Even as the novel coronavirus began to spread earlier this year and news headlines raised alarms about the growing outbreak, many events still went on. In one calamitous case, Biogen's executives gathered in Boston for their annual management conference.
Shortly afterward, it was clear something had gone terribly wrong.
In the months since, as the pandemic has gained steam around the globe, coronavirus cases associated with that meeting have mounted to hundreds of thousands, researchers estimate in a new article published in Science.
As of November 1, the researchers say, one viral variant that likely hitched a ride over from Europe with one of the meeting attendees had made its way to 245,000 people in the U.S. Another that emerged during or right after the Biogen conference reached 88,000.
In total, the researchers concluded the strains traveled across dozens of states and to several other countries.
A Biogen spokeswoman said the pandemic has had a “very direct and personal impact on the Biogen community—as it has on many communities across the country and world." After the Biogen outbreak, many of the company's employees donated blood to a "biobank" to help researchers learn about the virus.
“As a company rooted in science, we understand the value of the data that came from the first wave of the pandemic in the Boston area, and we hope that information gleaned from these data will help continue to drive a better understanding of the transmission of this virus and efforts to address it,” she added.
Immediately after the conference, as attendees began getting sick, public health authorities struck up an investigation and found about 100 cases directly associated with the meeting. Later, after sequencing the genomes of 28 cases, the researchers found a cluster of “highly similar viruses within a narrow time window,” indicating a superspreader event, they wrote in the Science article.
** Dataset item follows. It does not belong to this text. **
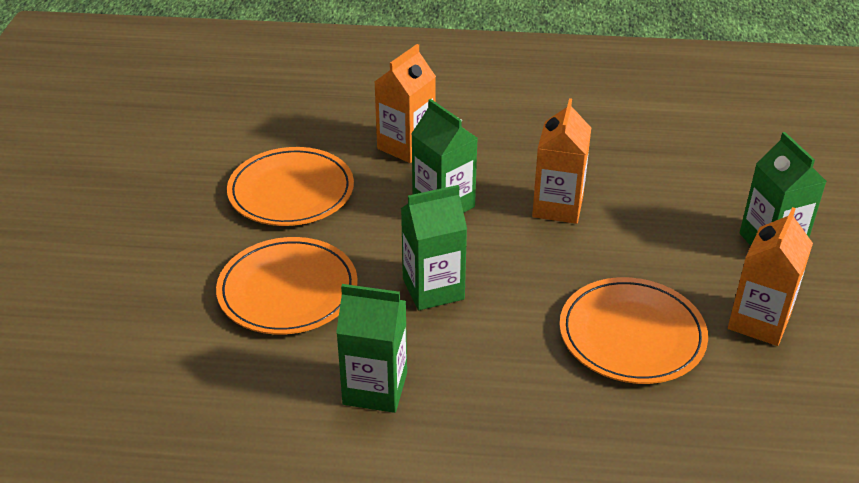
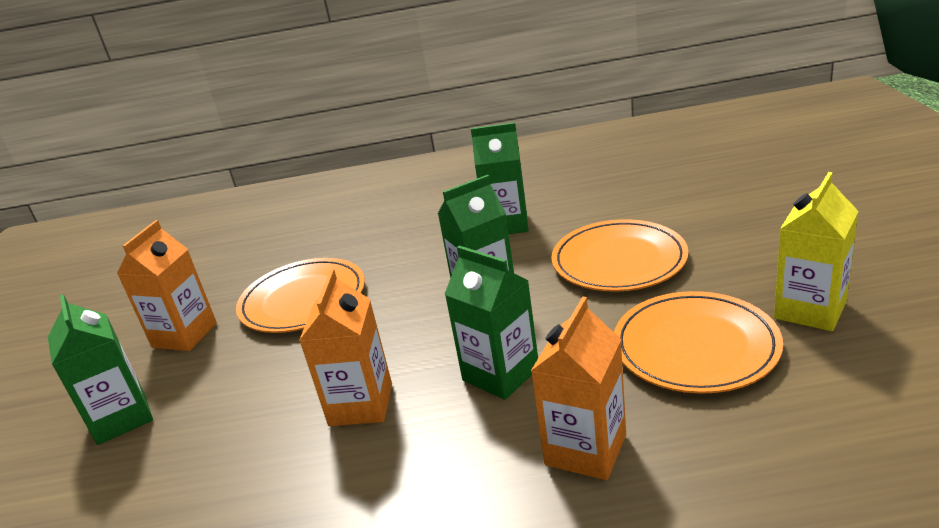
camera: 175 degrees right, 10 degrees down
none -> yellow carton [774,172,859,331]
One of the strains associated with the conference was “widely distributed” throughout Europe in January and February, and there’s “no evidence that it had entered the country independent of its appearance” at the Biogen meeting, the researchers wrote. That's the strain that hopped across the U.S. to infect around 245,000 people.
As for the second variant, the evidence shows it emerged during or possibly immediately after the conference, the researchers say, and eventually racked up around 88,000 cases. That specific variant was found in seven people who had attended the meeting, but not in any other genome databases before the event.
Together, the presence of the "two genetic signatures … with little or no evidence of transmission prior to the conference, provide markers to track the onward spread of SARS-CoV-2 from the event,” the researchers wrote.
The team then tracked cases in public genome databases and made estimates about the wider spread of the specific coronavirus variants.
Of course, the work has limitations. The team notes that genome samples in a public database aren't a random sample and that diagnosed cases underestimate actual transmission. Plus, there have been millions of new cases in the U.S. since the start of November, the team points out.
As of August, the researchers had concluded the conference was responsible for around 20,000 cases in the Boston area alone. And while the meeting spawned new cases in Boston and beyond, it also resulted in an uplifting story earlier in the pandemic from one attendee who said many in his community rallied around him and his family.